The line would appear to imply that platforms carrying interim permissions will in fact be able to accept IFISA money when the April 6th deadline rolls around. However, the wording of the Draft Explanatory Memorandum appears to contradict that:

 

“… the instrument will update the ISA Regulations so that providers with full permissions to carry out activities detailed in Article 36H…”

 

Clearly the IFISA rules are at present rather muddled. The coinciding of full authorisation and IFISA eligibility has served to complicate both processes. The major peer-to-peer lenders themselves have preached patience, but are by the sounds of things lobbying HMT for a level playing field. One method of flattening the field would be to simply accelerate the authorisation process. Exactly how speedily the regulator can move is tough to ascertain, but representatives of consumer lending outfit RateSetter have noted that the process is currently progressing at a decent pace.

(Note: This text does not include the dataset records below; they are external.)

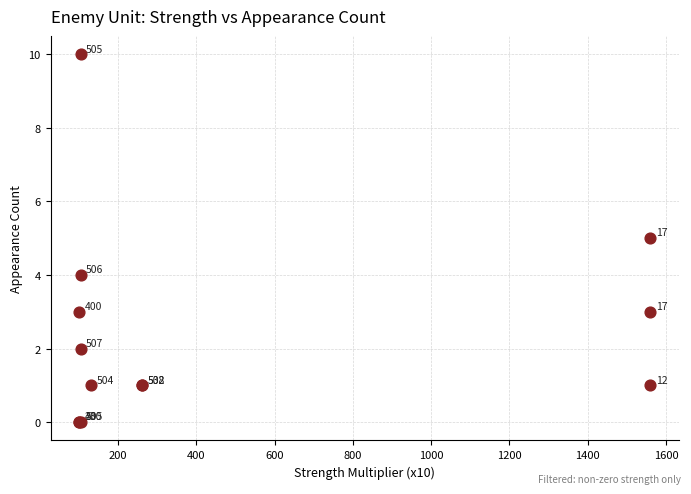

What Y value in the scatter plot is closest to 5?

5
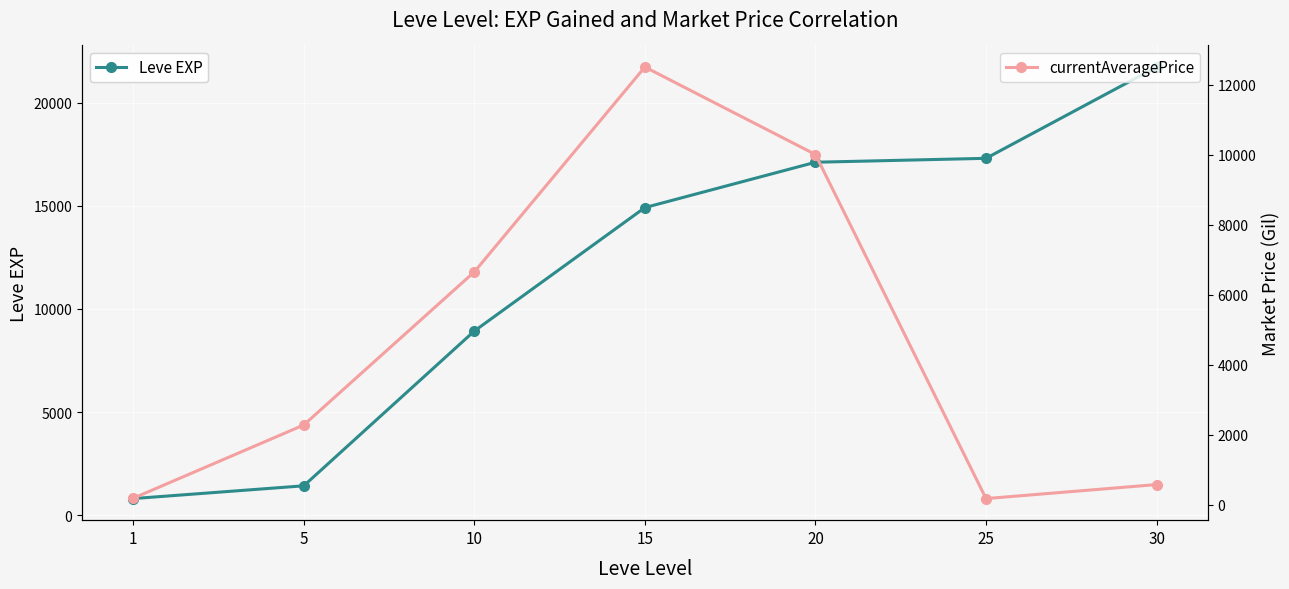

Between which two adjacent categories do currentAveragePrice and Leve EXP first intersect?

1 and 5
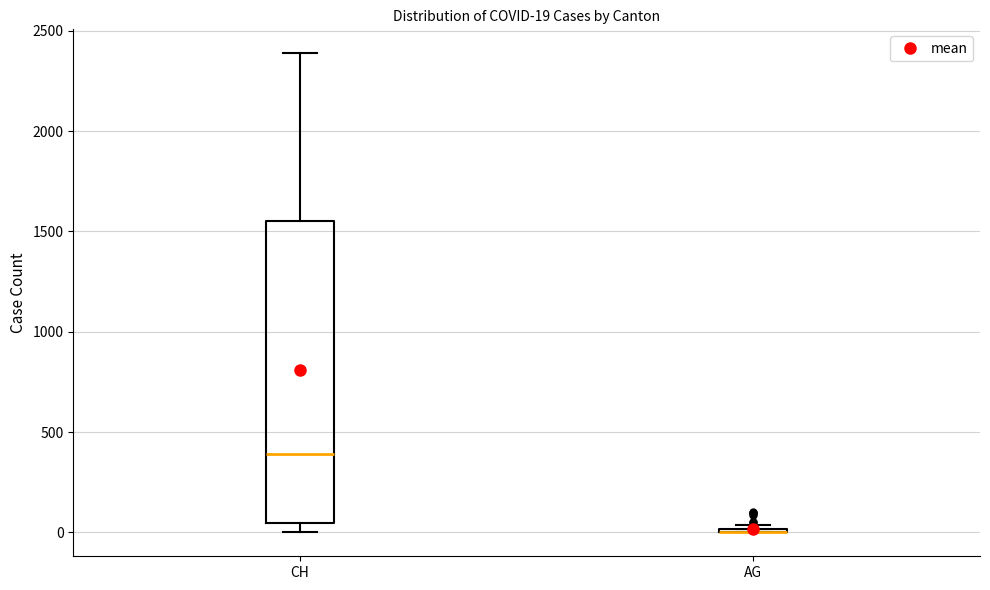

Which box is the tallest, from its lower edge to its upper edge?

CH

Will it be fast enough?  

Comments

Greg Standing, Partner at Wragge Lawrence Graham LLP

22 Dec 2015 03:49pm

Firms with a current interim permission are presently fully authorised by the FCA to carry out the relevant regulated activities. There would be no basis in my view to make a distinction in relation to ISA's which are in essence simply tax wrappers. This would undermine the interim permission regime in my humble opinion. Odd things often appear in draft legislation - the important thing is that the industry lobbies hard and ensures that its views are heard and sense is seen.